ABOUT THIS EXERCISE: Rewrite the citation page on chronic pregnancy stress from "Document Detail" up to and including "and Mood Disorders.", putting "Affective" in place of "Mood".
====== PAGE EXTRACT
Document Detail


Exposure to Chronic Pregnancy Stress Reverses Peripartum-Associated Adaptations: Implications for Postpartum Anxiety and Mood Disorders.
MedLine Citation:
PMID:  21846798     Owner:  NLM     Status:  Publisher    
Abstract/OtherAbstract:
Maternal adaptations, such as decreased anxiety and attenuated stress responsiveness, are necessary to enable successful postnatal development of the offspring. However, there is growing evidence that they are also required to protect the mental health of the mother and that exposure to chronic stress during pregnancy may prevent such adaptations. Overcrowding stress (24 h) and restraint stress (2 × 1 h) were employed on alternate days between pregnancy d 4-16 to examine the impact of chronic pregnancy stress on relevant behavioral, neuroendocrine, and neuronal peripartum adaptations. To determine whether the chronic stress-induced alterations were specific to the peripartum period, we included virgins as controls. Validating the stress procedure, we demonstrated decreased body-weight gain and increased adrenal weight in stressed dams, relative to their nonstressed controls. Chronic stress prevented a number of peripartum adaptations, including basal plasma hypercorticosterone levels, increased oxytocin mRNA expression in the hypothalamic paraventricular nucleus, and anxiolysis. However, chronic stress did not prevent the peripartum-associated decrease in CRH mRNA expression or attenuate corticosterone response to an acute stressor, nor did it affect hypothalamic vasopressin mRNA expression. Illustrating the specificity of these stress-induced changes to the peripartum period, none of these parameters were affected in stressed virgins. Although chronic stress did not alter depression-related behavior, it reversed the response to acute imipramine treatment and increased active maternal behavior in lactation. Thus, prevention of the peripartum-associated increases in basal corticosterone and oxytocin system activity by pregnancy stress reveal two alterations that may increase the risk of postpartum psychiatric disorders, particularly anxiety.
============
====== SOURCE INFORMATION
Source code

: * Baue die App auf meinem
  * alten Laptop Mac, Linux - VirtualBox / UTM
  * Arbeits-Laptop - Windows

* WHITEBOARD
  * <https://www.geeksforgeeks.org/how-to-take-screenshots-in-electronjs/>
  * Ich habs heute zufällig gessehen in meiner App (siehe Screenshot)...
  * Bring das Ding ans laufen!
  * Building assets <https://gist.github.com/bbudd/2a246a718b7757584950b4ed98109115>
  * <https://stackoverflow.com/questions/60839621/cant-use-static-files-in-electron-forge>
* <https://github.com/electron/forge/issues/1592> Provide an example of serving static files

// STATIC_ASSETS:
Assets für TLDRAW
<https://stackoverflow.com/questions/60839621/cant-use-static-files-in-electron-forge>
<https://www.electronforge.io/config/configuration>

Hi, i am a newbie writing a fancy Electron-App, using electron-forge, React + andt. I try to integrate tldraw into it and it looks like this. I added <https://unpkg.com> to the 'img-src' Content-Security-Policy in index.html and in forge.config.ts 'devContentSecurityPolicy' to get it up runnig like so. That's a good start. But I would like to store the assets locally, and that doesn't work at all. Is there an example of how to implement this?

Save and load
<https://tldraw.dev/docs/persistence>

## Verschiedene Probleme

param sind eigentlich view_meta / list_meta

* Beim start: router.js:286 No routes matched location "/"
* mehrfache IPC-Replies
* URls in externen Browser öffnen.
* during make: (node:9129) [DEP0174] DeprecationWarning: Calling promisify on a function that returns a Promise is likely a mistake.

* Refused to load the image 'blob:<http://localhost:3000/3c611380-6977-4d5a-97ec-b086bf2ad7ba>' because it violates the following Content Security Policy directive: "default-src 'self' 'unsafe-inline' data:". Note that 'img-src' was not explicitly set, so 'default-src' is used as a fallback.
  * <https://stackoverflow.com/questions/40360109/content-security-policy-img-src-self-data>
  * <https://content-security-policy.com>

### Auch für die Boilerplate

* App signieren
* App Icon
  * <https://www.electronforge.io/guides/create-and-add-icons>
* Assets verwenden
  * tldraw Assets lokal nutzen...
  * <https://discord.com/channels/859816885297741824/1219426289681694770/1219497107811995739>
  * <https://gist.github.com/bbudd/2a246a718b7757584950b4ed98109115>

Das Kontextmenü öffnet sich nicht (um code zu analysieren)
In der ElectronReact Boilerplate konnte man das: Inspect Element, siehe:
============
RESULT OF THIS TASK:
Document Detail


Exposure to Chronic Pregnancy Stress Reverses Peripartum-Associated Adaptations: Implications for Postpartum Anxiety and Affective Disorders.